A Blog Post Written by Iyesha Gee

In today’s America, you can feel it in the air before you even name it—
Divisive.
Divided.
Climate.
Three words that carry weight on their own, but together they describe the atmosphere many of us live in every single day. Let’s break them down, especially as they relate to Black culture and the world we navigate.
DIVISIVE
Divisive describes anything meant to pull people apart—strategies, narratives, systems designed to fracture unity and keep groups disconnected. For Black people, divisiveness has always been a political tool used against us. You divide a people so they can’t mobilize; you pit communities against one another so they never come together in collective power.
From colorism to classism to proximity-to-whiteness hierarchies, divisiveness has been weaponized against Black culture for generations.

Entries provided
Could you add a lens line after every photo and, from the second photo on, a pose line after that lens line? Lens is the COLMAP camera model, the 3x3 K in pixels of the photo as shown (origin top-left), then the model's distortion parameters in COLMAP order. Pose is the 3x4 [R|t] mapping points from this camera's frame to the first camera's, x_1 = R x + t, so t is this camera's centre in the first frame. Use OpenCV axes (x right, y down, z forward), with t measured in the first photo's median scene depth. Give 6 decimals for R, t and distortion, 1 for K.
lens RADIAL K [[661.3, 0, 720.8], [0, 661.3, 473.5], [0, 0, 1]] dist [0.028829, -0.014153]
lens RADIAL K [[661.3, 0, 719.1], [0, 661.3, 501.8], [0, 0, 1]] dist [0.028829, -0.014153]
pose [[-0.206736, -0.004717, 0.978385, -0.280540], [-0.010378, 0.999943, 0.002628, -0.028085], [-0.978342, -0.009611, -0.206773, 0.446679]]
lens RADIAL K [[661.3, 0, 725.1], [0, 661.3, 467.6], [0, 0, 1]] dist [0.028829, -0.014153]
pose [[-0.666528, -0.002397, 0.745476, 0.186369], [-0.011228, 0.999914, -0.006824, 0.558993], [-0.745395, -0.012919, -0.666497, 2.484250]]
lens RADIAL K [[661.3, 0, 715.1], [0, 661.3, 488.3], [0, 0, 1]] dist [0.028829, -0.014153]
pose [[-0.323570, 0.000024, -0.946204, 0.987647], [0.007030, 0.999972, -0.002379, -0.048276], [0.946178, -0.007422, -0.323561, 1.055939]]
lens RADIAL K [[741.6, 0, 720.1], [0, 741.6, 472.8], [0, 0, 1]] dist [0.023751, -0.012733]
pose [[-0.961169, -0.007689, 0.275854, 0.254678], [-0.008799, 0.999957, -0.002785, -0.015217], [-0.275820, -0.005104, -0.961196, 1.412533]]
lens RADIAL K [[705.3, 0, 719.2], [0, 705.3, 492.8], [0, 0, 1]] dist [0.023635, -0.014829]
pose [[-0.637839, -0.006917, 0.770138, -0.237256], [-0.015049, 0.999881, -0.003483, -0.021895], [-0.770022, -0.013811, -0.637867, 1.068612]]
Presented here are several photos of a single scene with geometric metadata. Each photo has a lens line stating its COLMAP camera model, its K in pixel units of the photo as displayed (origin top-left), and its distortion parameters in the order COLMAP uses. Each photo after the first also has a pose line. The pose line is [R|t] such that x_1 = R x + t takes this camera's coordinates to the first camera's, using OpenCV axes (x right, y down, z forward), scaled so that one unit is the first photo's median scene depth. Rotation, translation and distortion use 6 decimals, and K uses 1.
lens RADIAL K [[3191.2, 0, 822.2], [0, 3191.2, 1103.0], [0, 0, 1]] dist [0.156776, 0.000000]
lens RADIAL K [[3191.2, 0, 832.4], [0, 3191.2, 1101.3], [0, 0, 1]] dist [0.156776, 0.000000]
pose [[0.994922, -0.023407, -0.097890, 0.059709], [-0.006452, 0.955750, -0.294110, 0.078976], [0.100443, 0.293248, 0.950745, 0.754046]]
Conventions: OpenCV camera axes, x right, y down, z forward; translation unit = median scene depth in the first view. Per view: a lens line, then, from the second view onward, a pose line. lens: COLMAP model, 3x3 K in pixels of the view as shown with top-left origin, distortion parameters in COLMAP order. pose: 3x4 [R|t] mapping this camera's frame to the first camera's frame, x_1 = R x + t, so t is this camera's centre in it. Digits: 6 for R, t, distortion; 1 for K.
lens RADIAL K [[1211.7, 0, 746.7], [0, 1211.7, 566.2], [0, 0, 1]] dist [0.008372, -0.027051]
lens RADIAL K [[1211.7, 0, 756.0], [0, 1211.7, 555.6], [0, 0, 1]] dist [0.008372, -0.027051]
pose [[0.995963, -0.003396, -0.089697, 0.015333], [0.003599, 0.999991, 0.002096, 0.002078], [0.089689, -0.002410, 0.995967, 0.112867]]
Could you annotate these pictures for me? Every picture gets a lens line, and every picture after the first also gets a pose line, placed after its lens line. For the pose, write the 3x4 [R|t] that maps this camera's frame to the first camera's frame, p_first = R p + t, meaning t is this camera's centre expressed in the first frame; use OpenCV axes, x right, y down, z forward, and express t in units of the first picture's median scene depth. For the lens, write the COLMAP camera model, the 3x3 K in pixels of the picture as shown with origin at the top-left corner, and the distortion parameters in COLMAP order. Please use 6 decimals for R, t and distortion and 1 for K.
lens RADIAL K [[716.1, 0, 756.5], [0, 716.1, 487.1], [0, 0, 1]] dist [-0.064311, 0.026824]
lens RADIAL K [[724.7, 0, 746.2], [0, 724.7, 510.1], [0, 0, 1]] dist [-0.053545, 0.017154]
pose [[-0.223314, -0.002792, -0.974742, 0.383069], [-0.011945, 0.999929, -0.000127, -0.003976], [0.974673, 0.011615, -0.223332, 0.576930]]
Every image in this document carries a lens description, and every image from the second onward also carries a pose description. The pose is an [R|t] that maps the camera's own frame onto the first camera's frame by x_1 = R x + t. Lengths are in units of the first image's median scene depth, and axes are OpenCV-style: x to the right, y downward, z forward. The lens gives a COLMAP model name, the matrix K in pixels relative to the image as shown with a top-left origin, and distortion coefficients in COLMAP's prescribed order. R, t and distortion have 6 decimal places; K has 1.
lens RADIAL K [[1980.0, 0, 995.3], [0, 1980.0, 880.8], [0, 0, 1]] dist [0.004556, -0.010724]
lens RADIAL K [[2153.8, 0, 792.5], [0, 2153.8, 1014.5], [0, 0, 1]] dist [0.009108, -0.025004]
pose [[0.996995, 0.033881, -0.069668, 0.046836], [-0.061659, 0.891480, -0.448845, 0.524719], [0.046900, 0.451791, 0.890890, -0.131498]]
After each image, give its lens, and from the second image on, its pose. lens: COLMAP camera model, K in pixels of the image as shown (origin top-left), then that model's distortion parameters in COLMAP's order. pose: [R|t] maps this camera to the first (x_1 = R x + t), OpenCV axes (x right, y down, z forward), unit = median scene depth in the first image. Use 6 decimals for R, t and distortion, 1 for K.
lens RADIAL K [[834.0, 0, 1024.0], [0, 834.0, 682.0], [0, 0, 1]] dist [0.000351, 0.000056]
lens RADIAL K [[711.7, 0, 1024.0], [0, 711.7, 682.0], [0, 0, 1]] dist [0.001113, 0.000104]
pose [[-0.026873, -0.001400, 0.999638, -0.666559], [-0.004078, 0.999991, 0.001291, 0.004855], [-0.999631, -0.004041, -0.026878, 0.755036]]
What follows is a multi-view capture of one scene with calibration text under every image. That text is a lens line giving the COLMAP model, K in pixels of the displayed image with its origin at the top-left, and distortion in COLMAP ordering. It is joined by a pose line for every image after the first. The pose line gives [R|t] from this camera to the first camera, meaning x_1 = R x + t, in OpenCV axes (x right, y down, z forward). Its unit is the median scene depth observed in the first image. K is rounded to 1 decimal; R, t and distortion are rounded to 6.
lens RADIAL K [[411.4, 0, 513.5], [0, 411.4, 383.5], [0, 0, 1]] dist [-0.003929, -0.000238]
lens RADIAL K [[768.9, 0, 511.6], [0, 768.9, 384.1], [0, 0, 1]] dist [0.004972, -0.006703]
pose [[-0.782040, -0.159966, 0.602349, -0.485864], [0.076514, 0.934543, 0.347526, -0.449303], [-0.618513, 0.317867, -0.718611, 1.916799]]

Exercise goal
Answer these questions from the blog post at the top:
1. Who wrote it?
2. Which three words does it say describe the atmosphere many people live in?
3. What three hierarchies does it name as ways divisiveness has been weaponized against Black culture?

Result below
1. Iyesha Gee
2. Divisive, divided and climate
3. Colorism, classism and proximity-to-whiteness hierarchies